Wenn der Leser auch erahnen kann, wem die Sympathie der Autorin gehört, versucht sie den verschiedenen Personen und ihren Motivationen gerecht zu werden. Das erklärt möglicherweise auch, weswegen dem Buch in meinen Augen etwas Biss fehlt und das Franco-Regime, immerhin als ausgesprochen grausam berüchtigt, schon fast milde wirkt.

Rebecca Pawel: The Watcher in the Pine. 
Soho Press 2005. 305 Seiten. Ab 6,60 €
(noch keine deutsche Übersetzung)

4 Gedanken zu „Rebecca Pawel: The Watcher in the Pine“

  1. Ja , stimmt.

    Die Stilistik ist typisch für die TB von Soho Press.

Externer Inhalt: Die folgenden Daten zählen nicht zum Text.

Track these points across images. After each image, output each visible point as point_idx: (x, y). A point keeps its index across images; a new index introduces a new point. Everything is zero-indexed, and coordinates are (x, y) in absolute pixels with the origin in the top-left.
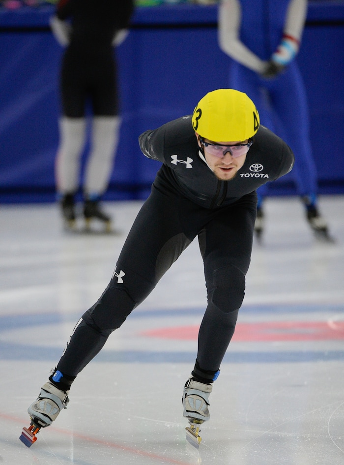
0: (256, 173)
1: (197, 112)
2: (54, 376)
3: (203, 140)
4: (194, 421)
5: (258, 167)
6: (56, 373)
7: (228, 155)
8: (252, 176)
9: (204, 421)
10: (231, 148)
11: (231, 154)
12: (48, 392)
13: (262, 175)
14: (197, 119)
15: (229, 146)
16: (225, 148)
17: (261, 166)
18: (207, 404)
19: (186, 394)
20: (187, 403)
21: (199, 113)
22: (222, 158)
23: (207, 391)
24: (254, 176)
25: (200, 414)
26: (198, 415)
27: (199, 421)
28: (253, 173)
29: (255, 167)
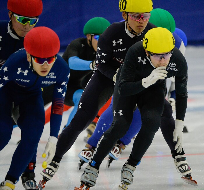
0: (172, 67)
1: (145, 40)
2: (92, 163)
3: (149, 52)
4: (126, 183)
5: (173, 65)
6: (93, 162)
7: (163, 59)
8: (170, 69)
9: (130, 184)
10: (164, 55)
11: (164, 58)
12: (90, 170)
13: (175, 69)
14: (146, 43)
15: (163, 54)
16: (161, 56)
17: (175, 64)
18: (133, 176)
19: (123, 170)
20: (124, 174)
21: (146, 41)
22: (160, 61)
23: (133, 170)
24: (171, 69)
25: (129, 180)
26: (128, 180)
27: (128, 184)
28: (171, 67)
29: (172, 64)
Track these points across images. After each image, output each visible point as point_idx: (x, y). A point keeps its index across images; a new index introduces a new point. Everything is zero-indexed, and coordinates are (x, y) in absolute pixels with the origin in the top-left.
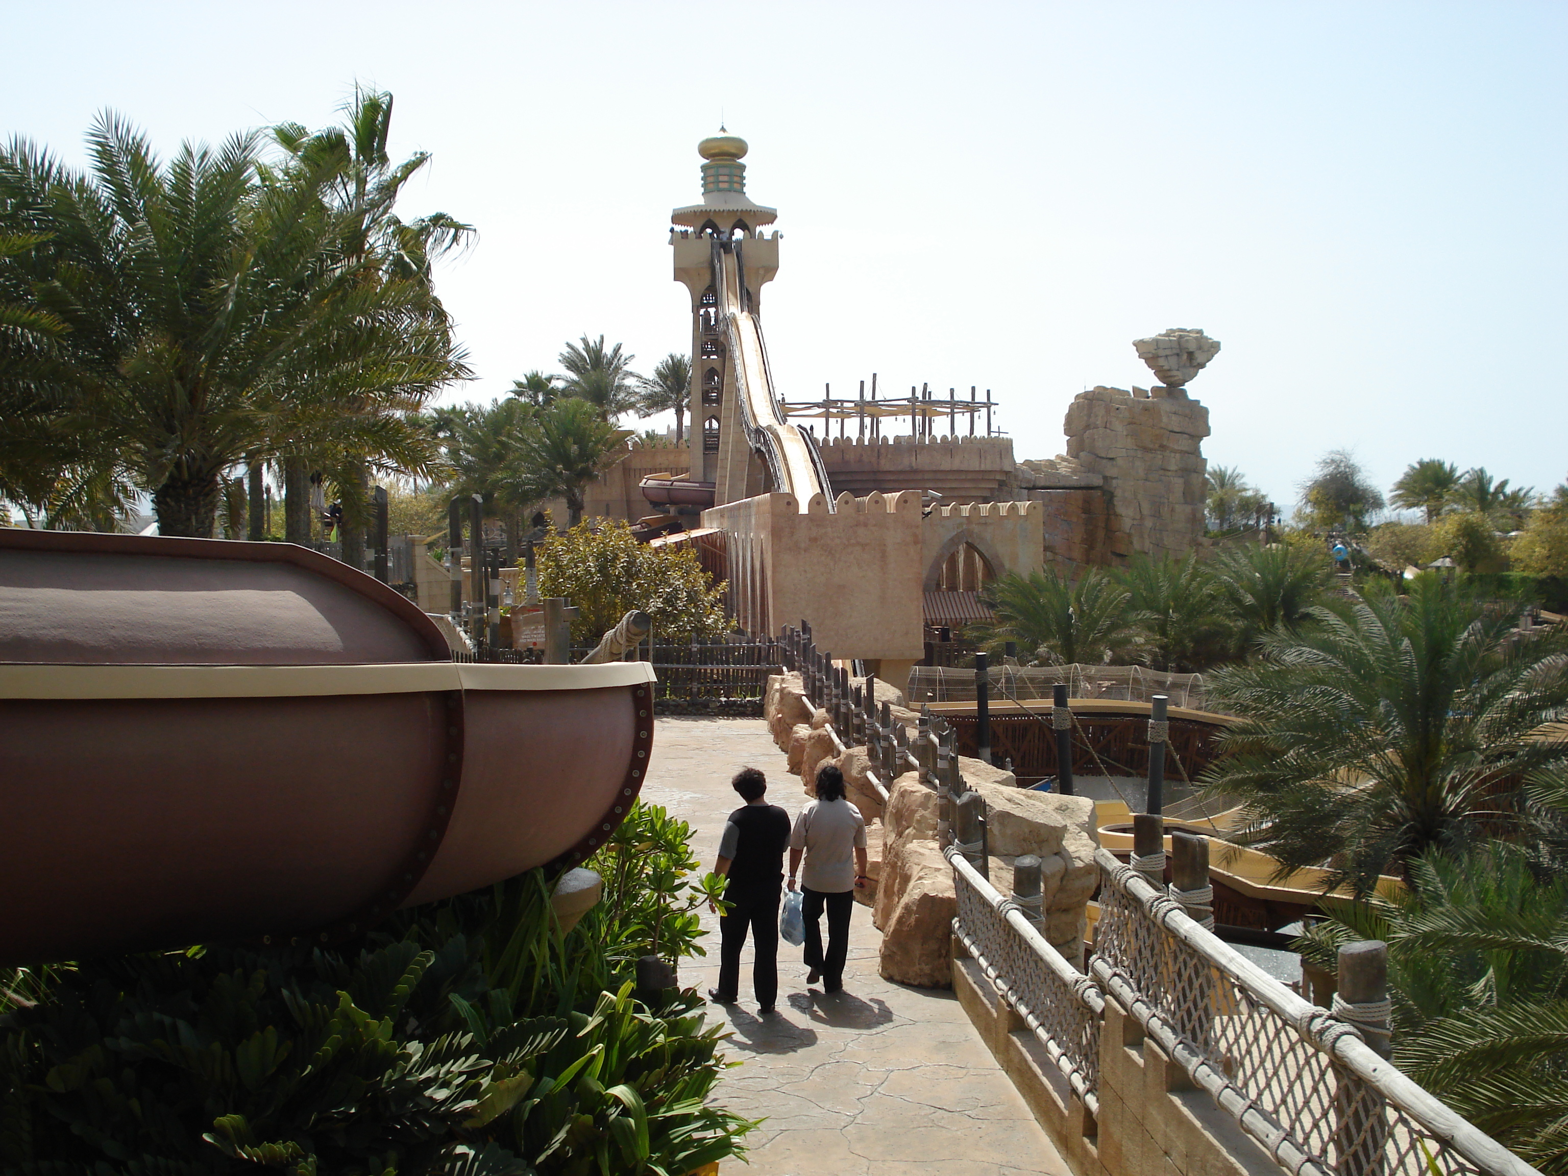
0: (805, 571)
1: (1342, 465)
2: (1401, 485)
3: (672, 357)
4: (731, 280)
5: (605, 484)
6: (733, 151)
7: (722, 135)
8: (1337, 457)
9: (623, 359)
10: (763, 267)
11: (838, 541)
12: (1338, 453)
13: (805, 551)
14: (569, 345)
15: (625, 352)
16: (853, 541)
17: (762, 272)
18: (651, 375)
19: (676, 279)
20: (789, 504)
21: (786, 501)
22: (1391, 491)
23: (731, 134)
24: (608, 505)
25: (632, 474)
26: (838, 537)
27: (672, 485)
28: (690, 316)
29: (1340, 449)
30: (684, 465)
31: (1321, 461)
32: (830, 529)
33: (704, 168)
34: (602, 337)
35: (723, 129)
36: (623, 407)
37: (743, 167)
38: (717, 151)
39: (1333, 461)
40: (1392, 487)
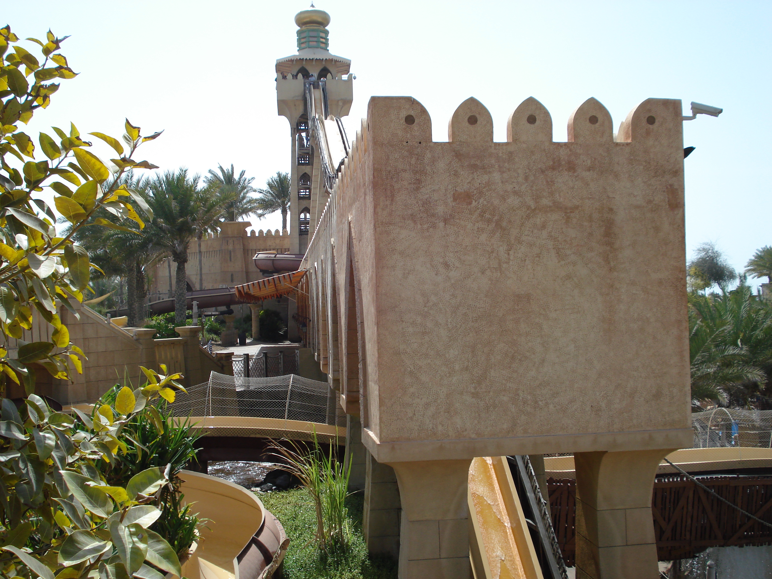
0: (446, 265)
1: (710, 251)
2: (752, 263)
3: (279, 175)
4: (318, 105)
5: (231, 261)
6: (320, 20)
7: (312, 9)
8: (707, 247)
9: (247, 180)
10: (342, 99)
11: (513, 201)
12: (706, 244)
13: (446, 221)
14: (210, 171)
15: (247, 176)
16: (545, 202)
17: (341, 103)
18: (265, 187)
19: (280, 114)
20: (410, 120)
21: (404, 114)
22: (746, 267)
23: (317, 8)
24: (232, 275)
25: (250, 253)
26: (516, 193)
27: (275, 257)
28: (290, 139)
29: (709, 242)
30: (286, 246)
31: (696, 249)
32: (496, 176)
33: (299, 33)
34: (232, 165)
35: (312, 6)
36: (245, 211)
37: (327, 32)
38: (308, 20)
39: (704, 249)
40: (746, 264)
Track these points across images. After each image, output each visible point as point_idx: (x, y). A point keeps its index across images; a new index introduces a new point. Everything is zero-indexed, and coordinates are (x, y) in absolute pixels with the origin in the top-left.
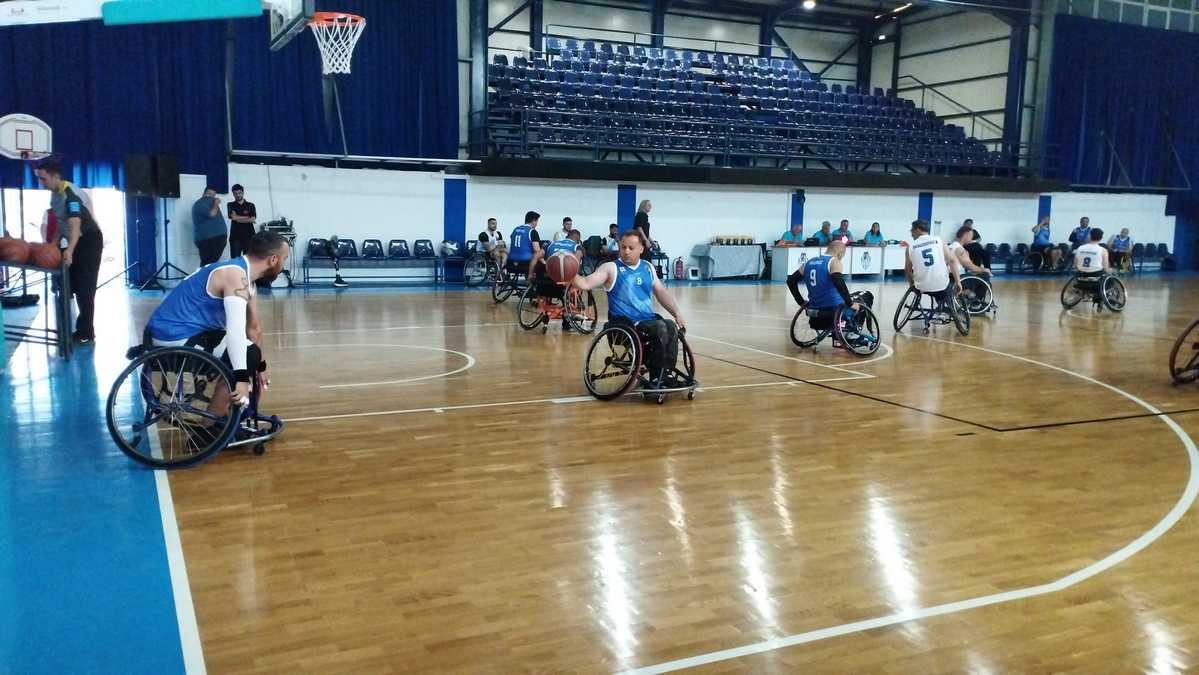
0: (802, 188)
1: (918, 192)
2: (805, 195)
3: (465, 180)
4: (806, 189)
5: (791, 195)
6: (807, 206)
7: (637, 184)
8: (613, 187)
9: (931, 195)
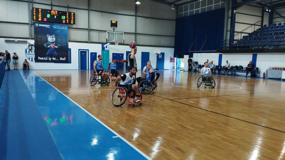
3: (222, 54)
7: (258, 53)
8: (252, 54)
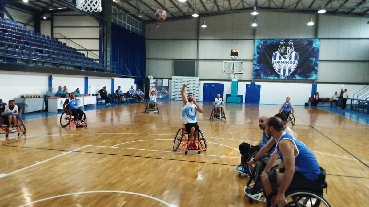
0: (51, 74)
1: (84, 76)
2: (52, 77)
4: (53, 75)
5: (48, 77)
6: (53, 81)
9: (87, 78)
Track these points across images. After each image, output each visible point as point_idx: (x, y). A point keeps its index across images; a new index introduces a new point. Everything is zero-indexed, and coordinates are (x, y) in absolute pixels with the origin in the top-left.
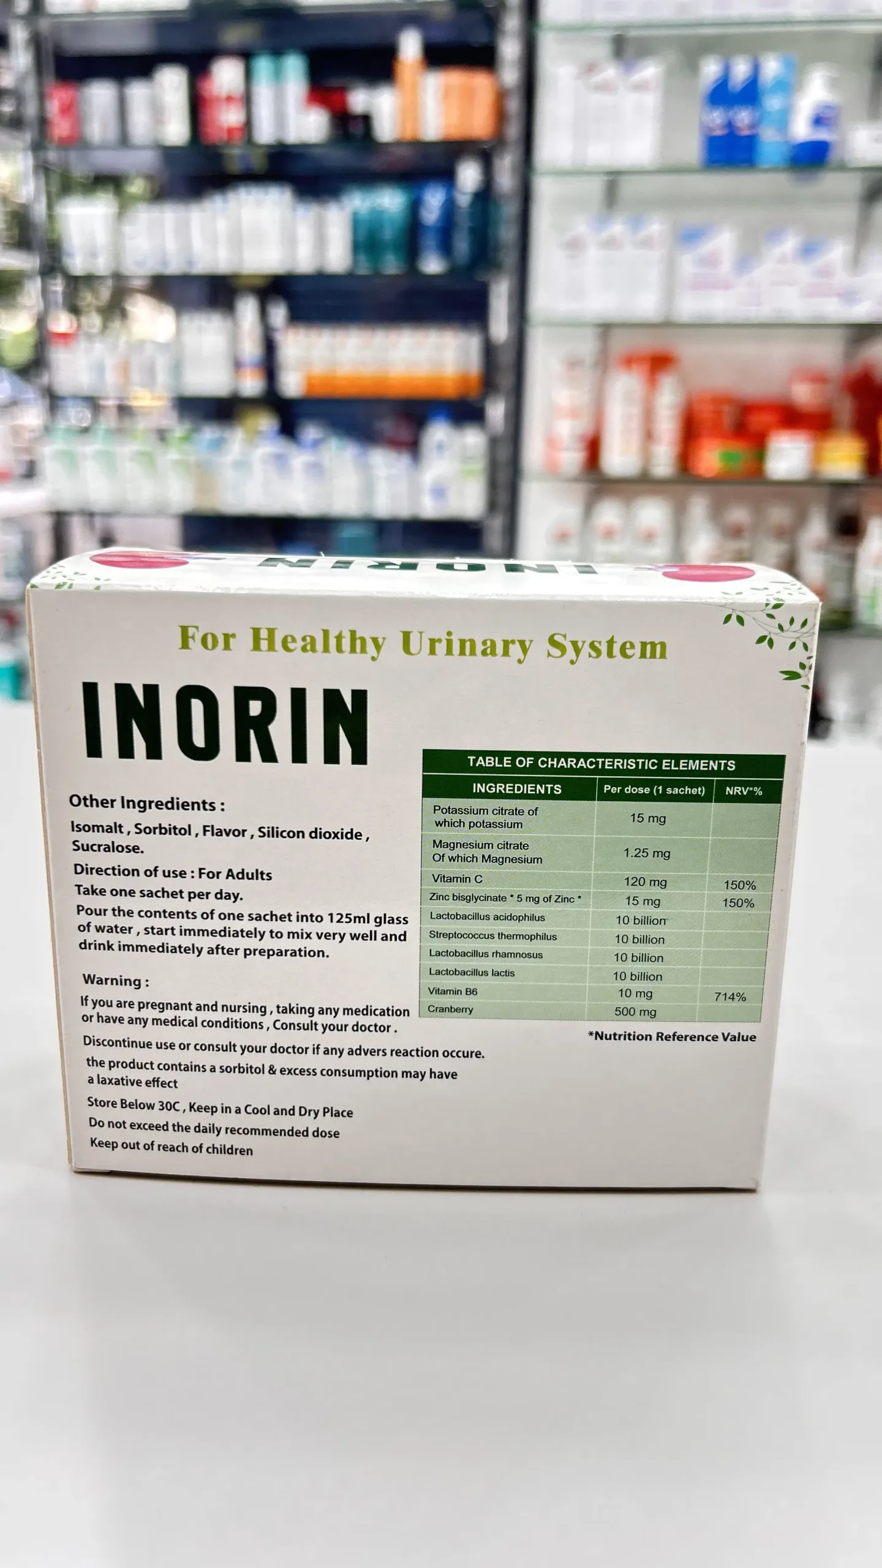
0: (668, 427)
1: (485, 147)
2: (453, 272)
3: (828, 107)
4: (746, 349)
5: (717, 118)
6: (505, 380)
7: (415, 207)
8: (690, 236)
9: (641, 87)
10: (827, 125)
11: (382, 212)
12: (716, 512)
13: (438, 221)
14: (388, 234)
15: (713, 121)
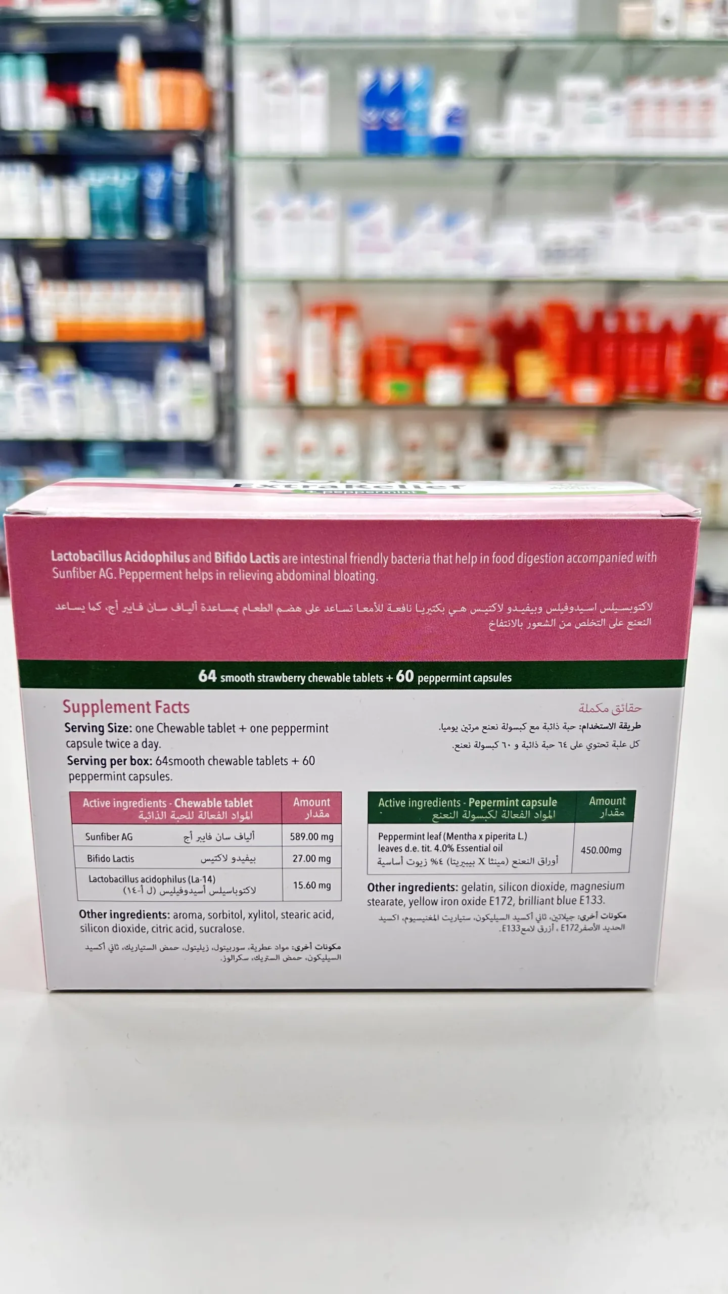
0: (350, 364)
1: (196, 135)
2: (175, 236)
3: (456, 109)
4: (413, 301)
5: (372, 116)
6: (225, 326)
7: (141, 183)
8: (356, 210)
9: (309, 90)
10: (458, 124)
11: (113, 187)
12: (395, 431)
13: (161, 196)
14: (119, 206)
15: (369, 119)
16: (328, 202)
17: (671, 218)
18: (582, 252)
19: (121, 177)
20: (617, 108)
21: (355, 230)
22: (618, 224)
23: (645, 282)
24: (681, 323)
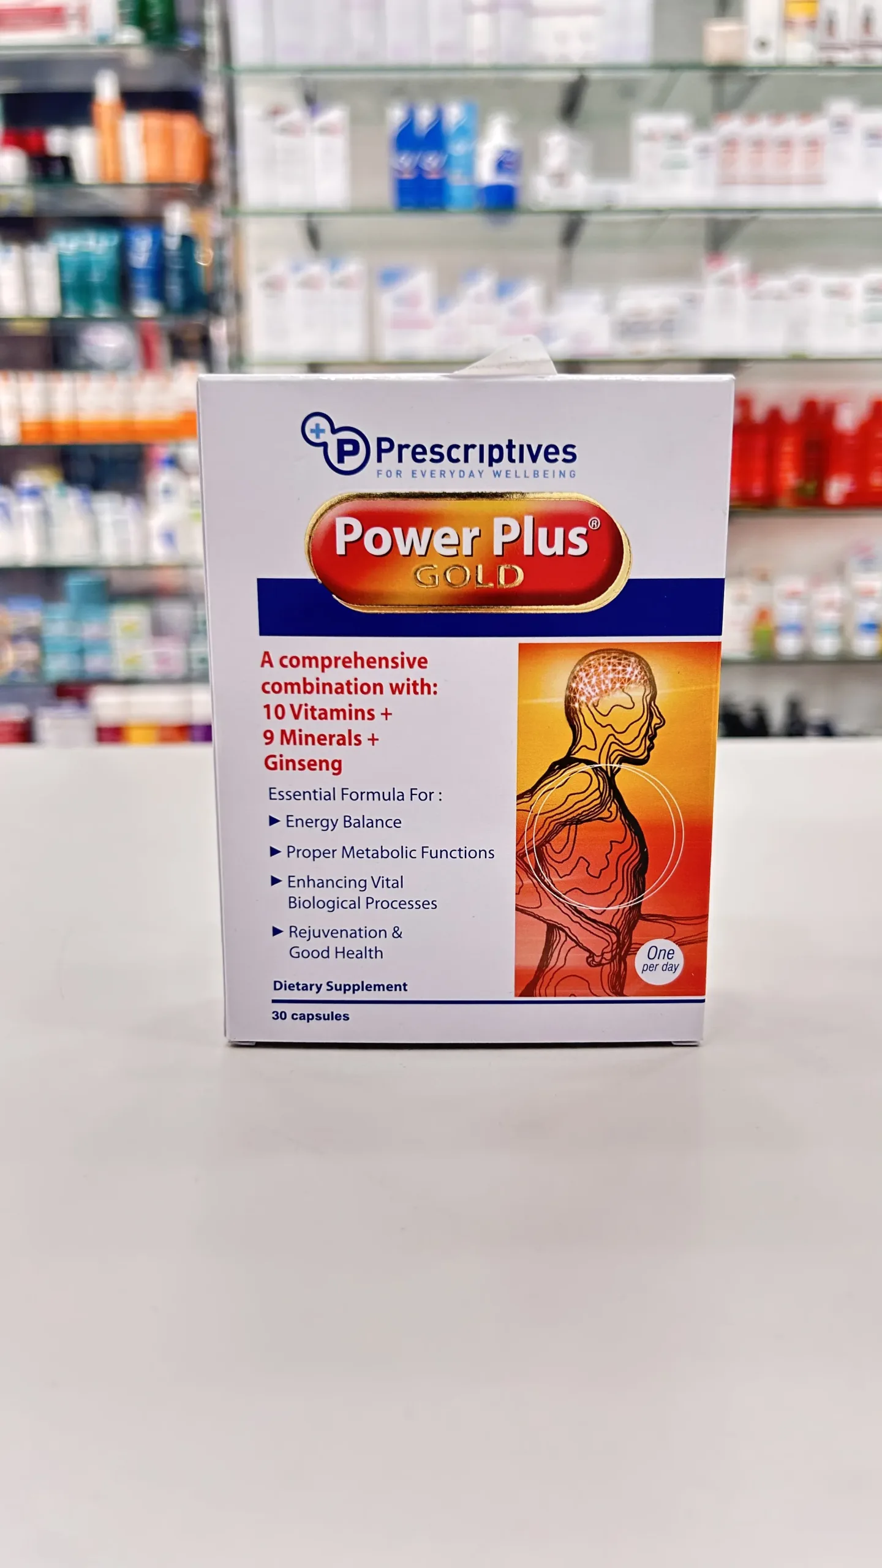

Die HC dagegen haben einen etwas anderen, nicht ganz so schönen Aufbau des Covers.

    Beste Grüße

    bernd

  2. Nein, lieber Georg.

    Der „Watcher“ ist nicht metaphorisch sondern wörtlich gemeint und auch wenn meine Lektüre von „The Catcher in the Rye“ mehr als zwanzig Jahre zurückliegt, eine Seelenverwandtschaft der Figuren sehe ich nicht.

    Ganz zufällig ist die Ähnlichkeit vielleicht nicht. Der Autorin ist die Parallele möglicherweise auch aufgefallen.